Pelanggaran hak asasi manusia yang dimulai sejak bergantinya Orde Lama ke Orde Baru menjadi pemantik sebuah aksi untuk mengungkap kebenaran. Mulai dari peristiwa 1965, peristiwa penembakan misterius 1982-1985, penghilangan paksa 1997-1998, tragedi Mei 1998, tragedi Semanggi I (13 November 1998), tragedi Semanggi II (24 September 1999), tragedi Trisakti (12 Mei 1998), kasus pembunuhan Munir (7 September 2004), dan masih banyak tragedi lainnya adalah contoh pelanggaran hak asasi manusia yang belum jelas penyelesaiannya.

Oleh karena itulah beberapa kelompok korban, orangtua korban, dan aktivis menuntut pemerintah untuk menyelesaikan kasus-kasus tersebut. Harapannya mereka dapat mengetahui gambaran peristiwa, menemukan korban yang hilang, hingga siapa yang bertanggungjawab atas peristiwa tersebut.

Namun, aksi penuntutan tersebut tidak dilakukan dengan cara yang ekstrem melainkan dengan aksi diam di depan Istana Merdeka setiap hari Kamis sore. Aksi yang dilakukan secara damai ini dimulai sejak 18 Januari 2007 dan masih bergulir hingga sekarang.

Catatan dari sebuah dataset:
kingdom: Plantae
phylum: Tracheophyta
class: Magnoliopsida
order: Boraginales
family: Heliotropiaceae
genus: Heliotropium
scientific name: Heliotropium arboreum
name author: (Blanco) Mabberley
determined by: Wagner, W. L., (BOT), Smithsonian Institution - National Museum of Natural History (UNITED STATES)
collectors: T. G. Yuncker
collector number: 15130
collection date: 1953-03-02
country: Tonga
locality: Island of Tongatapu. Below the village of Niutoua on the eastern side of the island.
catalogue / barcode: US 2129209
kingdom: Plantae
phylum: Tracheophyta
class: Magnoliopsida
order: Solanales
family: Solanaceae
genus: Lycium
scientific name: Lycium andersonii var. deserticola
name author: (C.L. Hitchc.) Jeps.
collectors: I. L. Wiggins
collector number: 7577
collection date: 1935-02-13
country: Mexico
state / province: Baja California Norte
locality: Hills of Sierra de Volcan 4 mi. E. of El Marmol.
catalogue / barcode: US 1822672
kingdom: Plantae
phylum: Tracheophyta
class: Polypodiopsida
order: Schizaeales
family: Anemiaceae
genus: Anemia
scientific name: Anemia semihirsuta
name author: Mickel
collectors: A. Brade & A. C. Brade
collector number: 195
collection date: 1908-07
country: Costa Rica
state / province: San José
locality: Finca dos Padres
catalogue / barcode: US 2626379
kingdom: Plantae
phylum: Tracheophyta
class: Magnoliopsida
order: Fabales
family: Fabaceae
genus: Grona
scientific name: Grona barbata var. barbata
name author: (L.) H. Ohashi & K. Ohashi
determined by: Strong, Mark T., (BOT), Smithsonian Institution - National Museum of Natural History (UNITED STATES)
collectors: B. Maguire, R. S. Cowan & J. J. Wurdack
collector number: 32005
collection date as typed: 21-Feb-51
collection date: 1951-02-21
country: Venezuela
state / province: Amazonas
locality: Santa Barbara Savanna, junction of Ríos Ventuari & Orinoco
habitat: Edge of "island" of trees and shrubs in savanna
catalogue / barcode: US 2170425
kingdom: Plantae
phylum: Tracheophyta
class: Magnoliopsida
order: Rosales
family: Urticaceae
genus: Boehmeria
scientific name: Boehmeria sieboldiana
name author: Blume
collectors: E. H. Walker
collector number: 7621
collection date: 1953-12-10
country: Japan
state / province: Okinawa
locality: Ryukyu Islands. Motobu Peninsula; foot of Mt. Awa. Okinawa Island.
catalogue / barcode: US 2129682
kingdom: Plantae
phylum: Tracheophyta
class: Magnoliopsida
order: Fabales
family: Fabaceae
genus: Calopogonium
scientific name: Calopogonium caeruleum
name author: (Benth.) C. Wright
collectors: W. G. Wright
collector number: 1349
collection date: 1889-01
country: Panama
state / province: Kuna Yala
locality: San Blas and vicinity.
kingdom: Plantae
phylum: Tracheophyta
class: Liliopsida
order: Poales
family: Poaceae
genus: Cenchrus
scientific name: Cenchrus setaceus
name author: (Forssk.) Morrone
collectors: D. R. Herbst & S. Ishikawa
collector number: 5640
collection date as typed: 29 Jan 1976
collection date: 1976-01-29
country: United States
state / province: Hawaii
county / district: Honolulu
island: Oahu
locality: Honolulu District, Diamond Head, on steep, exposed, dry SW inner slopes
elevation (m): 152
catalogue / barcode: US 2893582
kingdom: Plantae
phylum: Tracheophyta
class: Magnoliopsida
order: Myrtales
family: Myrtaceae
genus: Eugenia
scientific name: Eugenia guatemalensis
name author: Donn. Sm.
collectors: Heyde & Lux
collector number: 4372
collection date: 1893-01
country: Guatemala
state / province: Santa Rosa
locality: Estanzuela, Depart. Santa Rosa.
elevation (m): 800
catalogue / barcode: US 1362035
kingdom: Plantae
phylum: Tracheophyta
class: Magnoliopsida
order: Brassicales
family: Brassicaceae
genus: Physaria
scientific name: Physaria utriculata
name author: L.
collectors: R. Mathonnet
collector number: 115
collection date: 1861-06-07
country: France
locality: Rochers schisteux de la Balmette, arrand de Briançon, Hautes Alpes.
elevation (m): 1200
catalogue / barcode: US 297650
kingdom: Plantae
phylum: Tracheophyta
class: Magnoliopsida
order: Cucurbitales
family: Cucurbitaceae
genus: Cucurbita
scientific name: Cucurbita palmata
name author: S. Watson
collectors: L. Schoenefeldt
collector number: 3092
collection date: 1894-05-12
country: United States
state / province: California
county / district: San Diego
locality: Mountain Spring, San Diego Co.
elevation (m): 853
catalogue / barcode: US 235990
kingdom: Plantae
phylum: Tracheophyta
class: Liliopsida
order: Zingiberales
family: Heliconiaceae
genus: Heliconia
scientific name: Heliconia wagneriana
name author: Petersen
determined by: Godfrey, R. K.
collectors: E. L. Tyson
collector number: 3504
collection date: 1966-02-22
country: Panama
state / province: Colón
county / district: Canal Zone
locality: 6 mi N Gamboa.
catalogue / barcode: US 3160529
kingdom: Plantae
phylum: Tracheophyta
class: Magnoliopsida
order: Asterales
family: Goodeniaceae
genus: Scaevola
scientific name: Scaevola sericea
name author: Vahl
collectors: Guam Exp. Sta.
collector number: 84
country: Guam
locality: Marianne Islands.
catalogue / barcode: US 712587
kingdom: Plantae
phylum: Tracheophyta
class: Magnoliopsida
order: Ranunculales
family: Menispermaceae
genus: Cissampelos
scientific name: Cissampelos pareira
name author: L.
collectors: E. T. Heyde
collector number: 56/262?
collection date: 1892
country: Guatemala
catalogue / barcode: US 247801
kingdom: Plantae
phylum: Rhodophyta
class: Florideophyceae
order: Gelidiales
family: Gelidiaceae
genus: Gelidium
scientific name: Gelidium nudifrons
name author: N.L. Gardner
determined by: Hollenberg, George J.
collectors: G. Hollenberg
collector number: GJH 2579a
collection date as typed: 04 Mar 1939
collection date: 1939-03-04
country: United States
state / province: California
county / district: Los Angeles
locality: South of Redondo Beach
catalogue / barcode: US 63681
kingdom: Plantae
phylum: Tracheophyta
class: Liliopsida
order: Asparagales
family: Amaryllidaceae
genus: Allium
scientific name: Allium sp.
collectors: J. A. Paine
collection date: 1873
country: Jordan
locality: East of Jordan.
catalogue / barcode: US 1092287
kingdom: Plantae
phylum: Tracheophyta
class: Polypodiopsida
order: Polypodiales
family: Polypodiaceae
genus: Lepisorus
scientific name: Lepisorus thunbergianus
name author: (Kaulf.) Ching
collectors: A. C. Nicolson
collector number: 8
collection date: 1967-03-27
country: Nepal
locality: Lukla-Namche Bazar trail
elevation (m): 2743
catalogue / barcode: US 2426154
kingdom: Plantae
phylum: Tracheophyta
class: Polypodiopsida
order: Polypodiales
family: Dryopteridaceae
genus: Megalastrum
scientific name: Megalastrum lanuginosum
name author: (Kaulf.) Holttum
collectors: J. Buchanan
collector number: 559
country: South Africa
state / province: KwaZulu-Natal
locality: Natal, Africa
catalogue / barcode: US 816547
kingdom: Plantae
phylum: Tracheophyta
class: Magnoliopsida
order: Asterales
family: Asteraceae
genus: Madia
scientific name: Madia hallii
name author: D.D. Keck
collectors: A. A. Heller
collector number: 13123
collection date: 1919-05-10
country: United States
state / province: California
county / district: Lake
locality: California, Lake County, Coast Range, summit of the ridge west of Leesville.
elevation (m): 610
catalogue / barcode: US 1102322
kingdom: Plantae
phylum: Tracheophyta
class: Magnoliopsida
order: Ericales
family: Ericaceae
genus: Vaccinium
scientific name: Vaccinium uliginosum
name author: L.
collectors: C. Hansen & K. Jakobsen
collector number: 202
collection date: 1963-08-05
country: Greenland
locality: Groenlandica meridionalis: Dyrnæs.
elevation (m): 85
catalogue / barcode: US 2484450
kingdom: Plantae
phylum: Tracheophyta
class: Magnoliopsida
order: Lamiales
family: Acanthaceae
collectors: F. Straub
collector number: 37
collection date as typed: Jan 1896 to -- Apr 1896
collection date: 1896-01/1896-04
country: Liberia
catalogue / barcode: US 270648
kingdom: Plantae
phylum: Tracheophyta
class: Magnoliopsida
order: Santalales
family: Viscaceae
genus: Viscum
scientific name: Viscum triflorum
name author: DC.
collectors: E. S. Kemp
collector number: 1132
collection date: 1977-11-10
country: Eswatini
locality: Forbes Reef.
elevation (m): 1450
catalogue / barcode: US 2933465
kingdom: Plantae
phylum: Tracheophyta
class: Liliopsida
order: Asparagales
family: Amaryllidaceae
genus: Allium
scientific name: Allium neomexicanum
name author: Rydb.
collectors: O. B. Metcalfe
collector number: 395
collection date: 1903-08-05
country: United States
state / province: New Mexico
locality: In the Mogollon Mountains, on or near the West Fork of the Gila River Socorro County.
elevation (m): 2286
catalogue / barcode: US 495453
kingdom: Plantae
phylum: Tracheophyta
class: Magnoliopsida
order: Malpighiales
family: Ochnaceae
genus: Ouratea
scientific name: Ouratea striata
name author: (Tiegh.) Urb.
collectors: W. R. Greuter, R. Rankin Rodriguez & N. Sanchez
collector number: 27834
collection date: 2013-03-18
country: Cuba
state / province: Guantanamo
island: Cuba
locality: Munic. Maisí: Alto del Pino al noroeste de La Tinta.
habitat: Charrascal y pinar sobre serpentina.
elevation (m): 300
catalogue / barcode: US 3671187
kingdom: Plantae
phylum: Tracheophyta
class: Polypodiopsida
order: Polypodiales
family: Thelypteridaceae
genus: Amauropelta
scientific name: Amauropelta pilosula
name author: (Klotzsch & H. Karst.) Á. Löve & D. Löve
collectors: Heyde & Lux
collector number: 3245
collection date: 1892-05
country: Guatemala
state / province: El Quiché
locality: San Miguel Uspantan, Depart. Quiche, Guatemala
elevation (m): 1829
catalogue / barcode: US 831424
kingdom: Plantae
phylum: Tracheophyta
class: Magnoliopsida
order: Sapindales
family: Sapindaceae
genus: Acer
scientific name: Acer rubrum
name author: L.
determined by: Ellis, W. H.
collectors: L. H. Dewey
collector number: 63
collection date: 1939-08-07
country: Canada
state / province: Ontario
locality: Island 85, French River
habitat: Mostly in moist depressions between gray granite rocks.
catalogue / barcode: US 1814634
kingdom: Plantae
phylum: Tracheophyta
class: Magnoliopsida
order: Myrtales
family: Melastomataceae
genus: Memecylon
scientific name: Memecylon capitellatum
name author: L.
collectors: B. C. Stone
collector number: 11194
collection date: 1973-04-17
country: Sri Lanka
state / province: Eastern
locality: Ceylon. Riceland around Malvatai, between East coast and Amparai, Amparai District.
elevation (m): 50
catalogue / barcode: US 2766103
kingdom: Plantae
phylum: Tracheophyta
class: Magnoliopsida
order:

- Yang Harus Dikerjakan:
**a.** Terjemahkan kalimat "Aksi yang dilakukan secara damai ini dimulai sejak 18 Januari 2007 dan masih bergulir hingga sekarang." dari kutipan tentang pelanggaran hak asasi manusia ke dalam bahasa Inggris.
**b.** Salin dengan tepat bagian kutipan yang dibuka dengan kata-kata yang memuat "Pelanggaran hak asasi manusia yang dimulai" dan ditutup dengan "atas peristiwa tersebut.".
Catatan-catatan itu merupakan bahan tersendiri yang terpisah dari kutipan.

- Jawaban Setiap Tugas:
**a.** This peaceful action began on January 18, 2007, and is still ongoing to this day.

**b.**
Pelanggaran hak asasi manusia yang dimulai sejak bergantinya Orde Lama ke Orde Baru menjadi pemantik sebuah aksi untuk mengungkap kebenaran. Mulai dari peristiwa 1965, peristiwa penembakan misterius 1982-1985, penghilangan paksa 1997-1998, tragedi Mei 1998, tragedi Semanggi I (13 November 1998), tragedi Semanggi II (24 September 1999), tragedi Trisakti (12 Mei 1998), kasus pembunuhan Munir (7 September 2004), dan masih banyak tragedi lainnya adalah contoh pelanggaran hak asasi manusia yang belum jelas penyelesaiannya.

Oleh karena itulah beberapa kelompok korban, orangtua korban, dan aktivis menuntut pemerintah untuk menyelesaikan kasus-kasus tersebut. Harapannya mereka dapat mengetahui gambaran peristiwa, menemukan korban yang hilang, hingga siapa yang bertanggungjawab atas peristiwa tersebut.